**PROMPT:** Where a record contains an image, leave the image out and print the rest exactly.

**Electronics engineering source data:**

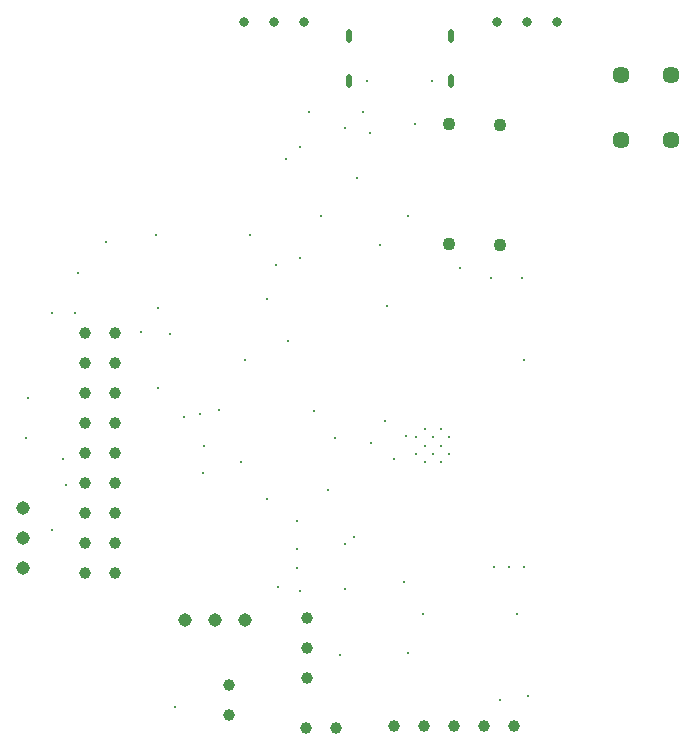
<source format=gbr>
%TF.GenerationSoftware,KiCad,Pcbnew,8.0.8*%
%TF.CreationDate,2025-03-03T07:56:48-06:00*%
%TF.ProjectId,Final Project V1,46696e61-6c20-4507-926f-6a6563742056,rev?*%
%TF.SameCoordinates,Original*%
%TF.FileFunction,Plated,1,2,PTH,Mixed*%
%TF.FilePolarity,Positive*%
%FSLAX46Y46*%
G04 Gerber Fmt 4.6, Leading zero omitted, Abs format (unit mm)*
G04 Created by KiCad (PCBNEW 8.0.8) date 2025-03-03 07:56:48*
%MOMM*%
%LPD*%
G01*
G04 APERTURE LIST*
%TA.AperFunction,ComponentDrill*%
%ADD10C,0.200000*%
%TD*%
%TA.AperFunction,ViaDrill*%
%ADD11C,0.300000*%
%TD*%
G04 aperture for slot hole*
%TA.AperFunction,ComponentDrill*%
%ADD12C,0.500000*%
%TD*%
%TA.AperFunction,ComponentDrill*%
%ADD13C,0.800000*%
%TD*%
%TA.AperFunction,ComponentDrill*%
%ADD14C,1.000000*%
%TD*%
%TA.AperFunction,ComponentDrill*%
%ADD15C,1.100000*%
%TD*%
%TA.AperFunction,ComponentDrill*%
%ADD16C,1.143000*%
%TD*%
%TA.AperFunction,ComponentDrill*%
%ADD17C,1.447800*%
%TD*%
G04 APERTURE END LIST*
D10*
%TO.C,U2*%
X201880000Y-107750000D03*
X201880000Y-109150000D03*
X202580000Y-107050000D03*
X202580000Y-108450000D03*
X202580000Y-109850000D03*
X203280000Y-107750000D03*
X203280000Y-109150000D03*
X203980000Y-107050000D03*
X203980000Y-108450000D03*
X203980000Y-109850000D03*
X204680000Y-107750000D03*
X204680000Y-109150000D03*
%TD*%
D11*
X168800000Y-107800000D03*
X169000000Y-104400000D03*
X171000000Y-97200000D03*
X171000000Y-115600000D03*
X172000000Y-109600000D03*
X172200000Y-111800000D03*
X173000000Y-97200000D03*
X173200000Y-93800000D03*
X175600000Y-91237500D03*
X178600000Y-98800000D03*
X179850000Y-90600000D03*
X180000000Y-96800000D03*
X180000000Y-103600000D03*
X181000000Y-99000000D03*
X181400000Y-130600000D03*
X182200000Y-106000000D03*
X183600000Y-105800000D03*
X183800000Y-110800000D03*
X183900000Y-108450000D03*
X185200000Y-105400000D03*
X187000000Y-109800000D03*
X187400000Y-101200000D03*
X187800000Y-90600000D03*
X189200000Y-96000000D03*
X189200000Y-113000000D03*
X190000000Y-93200000D03*
X190200000Y-120400000D03*
X190800000Y-84200000D03*
X191000000Y-99600000D03*
X191800000Y-114800000D03*
X191800000Y-117200000D03*
X191800000Y-118800000D03*
X192000000Y-92600000D03*
X192000000Y-120800000D03*
X192037500Y-83200000D03*
X192800000Y-80200000D03*
X193240000Y-105505000D03*
X193800000Y-89037500D03*
X194400000Y-112200000D03*
X195000000Y-107800000D03*
X195400000Y-126200000D03*
X195800000Y-81600000D03*
X195800000Y-116800000D03*
X195800000Y-120600000D03*
X196600000Y-116200000D03*
X196837500Y-85800000D03*
X197400000Y-80200000D03*
X197730000Y-77605000D03*
X197945000Y-82000000D03*
X198000000Y-108200000D03*
X198800000Y-91450000D03*
X199200000Y-106400000D03*
X199400000Y-96600000D03*
X200000000Y-109600000D03*
X200800000Y-120000000D03*
X201000000Y-107600000D03*
X201187500Y-126012500D03*
X201200000Y-89037500D03*
X201800000Y-81200000D03*
X202425000Y-122750000D03*
X203230000Y-77605000D03*
X205600000Y-93400000D03*
X208200000Y-94237500D03*
X208460000Y-118700000D03*
X209000000Y-130000000D03*
X209730000Y-118700000D03*
X210375000Y-122750000D03*
X210800000Y-94237500D03*
X211000000Y-101200000D03*
X211000000Y-118700000D03*
X211290000Y-129690000D03*
D12*
%TO.C,USB-C1*%
X196160000Y-73450000D02*
X196160000Y-74150000D01*
X196160000Y-77250000D02*
X196160000Y-77950000D01*
X204800000Y-73450000D02*
X204800000Y-74150000D01*
X204800000Y-77250000D02*
X204800000Y-77950000D01*
D13*
%TO.C,SW4*%
X187320000Y-72600000D03*
X189860000Y-72600000D03*
X192400000Y-72600000D03*
%TO.C,SW5*%
X208720000Y-72600000D03*
X211260000Y-72600000D03*
X213800000Y-72600000D03*
D14*
%TO.C,J6*%
X173860000Y-98900000D03*
X173860000Y-101440000D03*
X173860000Y-103980000D03*
X173860000Y-106520000D03*
X173860000Y-109060000D03*
X173860000Y-111600000D03*
X173860000Y-114140000D03*
X173860000Y-116680000D03*
X173860000Y-119220000D03*
X176400000Y-98900000D03*
X176400000Y-101440000D03*
X176400000Y-103980000D03*
X176400000Y-106520000D03*
X176400000Y-109060000D03*
X176400000Y-111600000D03*
X176400000Y-114140000D03*
X176400000Y-116680000D03*
X176400000Y-119220000D03*
%TO.C,J5*%
X186025000Y-128750000D03*
X186025000Y-131290000D03*
%TO.C,J4*%
X192550000Y-132375000D03*
%TO.C,J3*%
X192600000Y-123060000D03*
X192600000Y-125600000D03*
X192600000Y-128140000D03*
%TO.C,J4*%
X195090000Y-132375000D03*
%TO.C,J2*%
X199980000Y-132200000D03*
X202520000Y-132200000D03*
X205060000Y-132200000D03*
X207600000Y-132200000D03*
X210140000Y-132200000D03*
D15*
%TO.C,D1*%
X204600000Y-81240000D03*
X204600000Y-91400000D03*
%TO.C,D2*%
X209000000Y-81320000D03*
X209000000Y-91480000D03*
D16*
%TO.C,U4*%
X168600000Y-113771000D03*
X168600000Y-116311000D03*
X168600000Y-118851000D03*
%TO.C,U5*%
X182320000Y-123200000D03*
X184860000Y-123200000D03*
X187400000Y-123200000D03*
D17*
%TO.C,J1*%
X219200000Y-77100001D03*
X219200000Y-82600000D03*
X223399998Y-77100001D03*
X223399998Y-82600000D03*
M02*

</source>
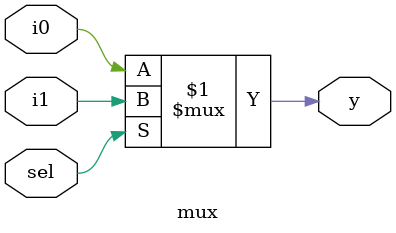
<source format=v>
module mux(input sel,
           input i0,i1,
           output y);

      assign y=sel?i1:i0;
endmodule

</source>
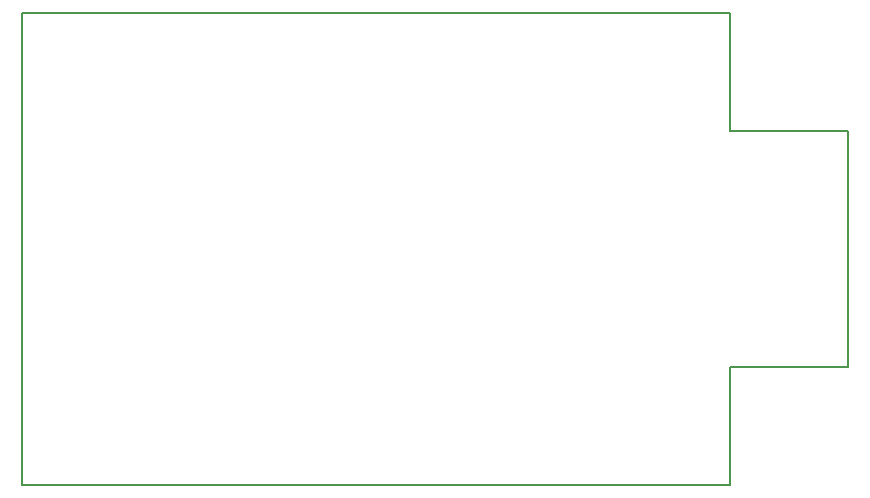
<source format=gm1>
%TF.GenerationSoftware,KiCad,Pcbnew,(5.1.12)-1*%
%TF.CreationDate,2023-03-06T18:53:53+01:00*%
%TF.ProjectId,C4V1,43345631-2e6b-4696-9361-645f70636258,rev?*%
%TF.SameCoordinates,Original*%
%TF.FileFunction,Profile,NP*%
%FSLAX46Y46*%
G04 Gerber Fmt 4.6, Leading zero omitted, Abs format (unit mm)*
G04 Created by KiCad (PCBNEW (5.1.12)-1) date 2023-03-06 18:53:53*
%MOMM*%
%LPD*%
G01*
G04 APERTURE LIST*
%TA.AperFunction,Profile*%
%ADD10C,0.150000*%
%TD*%
G04 APERTURE END LIST*
D10*
X113000000Y-96000000D02*
X53000000Y-96000000D01*
X113000000Y-106000000D02*
X113000000Y-96000000D01*
X123000000Y-106000000D02*
X113000000Y-106000000D01*
X123000000Y-126000000D02*
X123000000Y-106000000D01*
X113000000Y-126000000D02*
X123000000Y-126000000D01*
X113000000Y-136000000D02*
X113000000Y-126000000D01*
X53000000Y-136000000D02*
X113000000Y-136000000D01*
X53000000Y-96000000D02*
X53000000Y-136000000D01*
M02*

</source>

**ANSWER FOR THIS EXERCISE:**
<source format=gbr>
%TF.GenerationSoftware,KiCad,Pcbnew,8.0.8*%
%TF.CreationDate,2025-03-03T07:56:48-06:00*%
%TF.ProjectId,Final Project V1,46696e61-6c20-4507-926f-6a6563742056,rev?*%
%TF.SameCoordinates,Original*%
%TF.FileFunction,Plated,1,2,PTH,Mixed*%
%TF.FilePolarity,Positive*%
%FSLAX46Y46*%
G04 Gerber Fmt 4.6, Leading zero omitted, Abs format (unit mm)*
G04 Created by KiCad (PCBNEW 8.0.8) date 2025-03-03 07:56:48*
%MOMM*%
%LPD*%
G01*
G04 APERTURE LIST*
%TA.AperFunction,ComponentDrill*%
%ADD10C,0.200000*%
%TD*%
%TA.AperFunction,ViaDrill*%
%ADD11C,0.300000*%
%TD*%
G04 aperture for slot hole*
%TA.AperFunction,ComponentDrill*%
%ADD12C,0.500000*%
%TD*%
%TA.AperFunction,ComponentDrill*%
%ADD13C,0.800000*%
%TD*%
%TA.AperFunction,ComponentDrill*%
%ADD14C,1.000000*%
%TD*%
%TA.AperFunction,ComponentDrill*%
%ADD15C,1.100000*%
%TD*%
%TA.AperFunction,ComponentDrill*%
%ADD16C,1.143000*%
%TD*%
%TA.AperFunction,ComponentDrill*%
%ADD17C,1.447800*%
%TD*%
G04 APERTURE END LIST*
D10*
%TO.C,U2*%
X201880000Y-107750000D03*
X201880000Y-109150000D03*
X202580000Y-107050000D03*
X202580000Y-108450000D03*
X202580000Y-109850000D03*
X203280000Y-107750000D03*
X203280000Y-109150000D03*
X203980000Y-107050000D03*
X203980000Y-108450000D03*
X203980000Y-109850000D03*
X204680000Y-107750000D03*
X204680000Y-109150000D03*
%TD*%
D11*
X168800000Y-107800000D03*
X169000000Y-104400000D03*
X171000000Y-97200000D03*
X171000000Y-115600000D03*
X172000000Y-109600000D03*
X172200000Y-111800000D03*
X173000000Y-97200000D03*
X173200000Y-93800000D03*
X175600000Y-91237500D03*
X178600000Y-98800000D03*
X179850000Y-90600000D03*
X180000000Y-96800000D03*
X180000000Y-103600000D03*
X181000000Y-99000000D03*
X181400000Y-130600000D03*
X182200000Y-106000000D03*
X183600000Y-105800000D03*
X183800000Y-110800000D03*
X183900000Y-108450000D03*
X185200000Y-105400000D03*
X187000000Y-109800000D03*
X187400000Y-101200000D03*
X187800000Y-90600000D03*
X189200000Y-96000000D03*
X189200000Y-113000000D03*
X190000000Y-93200000D03*
X190200000Y-120400000D03*
X190800000Y-84200000D03*
X191000000Y-99600000D03*
X191800000Y-114800000D03*
X191800000Y-117200000D03*
X191800000Y-118800000D03*
X192000000Y-92600000D03*
X192000000Y-120800000D03*
X192037500Y-83200000D03*
X192800000Y-80200000D03*
X193240000Y-105505000D03*
X193800000Y-89037500D03*
X194400000Y-112200000D03*
X195000000Y-107800000D03*
X195400000Y-126200000D03*
X195800000Y-81600000D03*
X195800000Y-116800000D03*
X195800000Y-120600000D03*
X196600000Y-116200000D03*
X196837500Y-85800000D03*
X197400000Y-80200000D03*
X197730000Y-77605000D03*
X197945000Y-82000000D03*
X198000000Y-108200000D03*
X198800000Y-91450000D03*
X199200000Y-106400000D03*
X199400000Y-96600000D03*
X200000000Y-109600000D03*
X200800000Y-120000000D03*
X201000000Y-107600000D03*
X201187500Y-126012500D03*
X201200000Y-89037500D03*
X201800000Y-81200000D03*
X202425000Y-122750000D03*
X203230000Y-77605000D03*
X205600000Y-93400000D03*
X208200000Y-94237500D03*
X208460000Y-118700000D03*
X209000000Y-130000000D03*
X209730000Y-118700000D03*
X210375000Y-122750000D03*
X210800000Y-94237500D03*
X211000000Y-101200000D03*
X211000000Y-118700000D03*
X211290000Y-129690000D03*
D12*
%TO.C,USB-C1*%
X196160000Y-73450000D02*
X196160000Y-74150000D01*
X196160000Y-77250000D02*
X196160000Y-77950000D01*
X204800000Y-73450000D02*
X204800000Y-74150000D01*
X204800000Y-77250000D02*
X204800000Y-77950000D01*
D13*
%TO.C,SW4*%
X187320000Y-72600000D03*
X189860000Y-72600000D03*
X192400000Y-72600000D03*
%TO.C,SW5*%
X208720000Y-72600000D03*
X211260000Y-72600000D03*
X213800000Y-72600000D03*
D14*
%TO.C,J6*%
X173860000Y-98900000D03*
X173860000Y-101440000D03*
X173860000Y-103980000D03*
X173860000Y-106520000D03*
X173860000Y-109060000D03*
X173860000Y-111600000D03*
X173860000Y-114140000D03*
X173860000Y-116680000D03*
X173860000Y-119220000D03*
X176400000Y-98900000D03*
X176400000Y-101440000D03*
X176400000Y-103980000D03*
X176400000Y-106520000D03*
X176400000Y-109060000D03*
X176400000Y-111600000D03*
X176400000Y-114140000D03*
X176400000Y-116680000D03*
X176400000Y-119220000D03*
%TO.C,J5*%
X186025000Y-128750000D03*
X186025000Y-131290000D03*
%TO.C,J4*%
X192550000Y-132375000D03*
%TO.C,J3*%
X192600000Y-123060000D03*
X192600000Y-125600000D03*
X192600000Y-128140000D03*
%TO.C,J4*%
X195090000Y-132375000D03*
%TO.C,J2*%
X199980000Y-132200000D03*
X202520000Y-132200000D03*
X205060000Y-132200000D03*
X207600000Y-132200000D03*
X210140000Y-132200000D03*
D15*
%TO.C,D1*%
X204600000Y-81240000D03*
X204600000Y-91400000D03*
%TO.C,D2*%
X209000000Y-81320000D03*
X209000000Y-91480000D03*
D16*
%TO.C,U4*%
X168600000Y-113771000D03*
X168600000Y-116311000D03*
X168600000Y-118851000D03*
%TO.C,U5*%
X182320000Y-123200000D03*
X184860000Y-123200000D03*
X187400000Y-123200000D03*
D17*
%TO.C,J1*%
X219200000Y-77100001D03*
X219200000Y-82600000D03*
X223399998Y-77100001D03*
X223399998Y-82600000D03*
M02*

</source>
<source format=v>
module mux(input sel,
           input i0,i1,
           output y);

      assign y=sel?i1:i0;
endmodule

</source>
<source format=gm1>
%TF.GenerationSoftware,KiCad,Pcbnew,(5.1.12)-1*%
%TF.CreationDate,2023-03-06T18:53:53+01:00*%
%TF.ProjectId,C4V1,43345631-2e6b-4696-9361-645f70636258,rev?*%
%TF.SameCoordinates,Original*%
%TF.FileFunction,Profile,NP*%
%FSLAX46Y46*%
G04 Gerber Fmt 4.6, Leading zero omitted, Abs format (unit mm)*
G04 Created by KiCad (PCBNEW (5.1.12)-1) date 2023-03-06 18:53:53*
%MOMM*%
%LPD*%
G01*
G04 APERTURE LIST*
%TA.AperFunction,Profile*%
%ADD10C,0.150000*%
%TD*%
G04 APERTURE END LIST*
D10*
X113000000Y-96000000D02*
X53000000Y-96000000D01*
X113000000Y-106000000D02*
X113000000Y-96000000D01*
X123000000Y-106000000D02*
X113000000Y-106000000D01*
X123000000Y-126000000D02*
X123000000Y-106000000D01*
X113000000Y-126000000D02*
X123000000Y-126000000D01*
X113000000Y-136000000D02*
X113000000Y-126000000D01*
X53000000Y-136000000D02*
X113000000Y-136000000D01*
X53000000Y-96000000D02*
X53000000Y-136000000D01*
M02*

</source>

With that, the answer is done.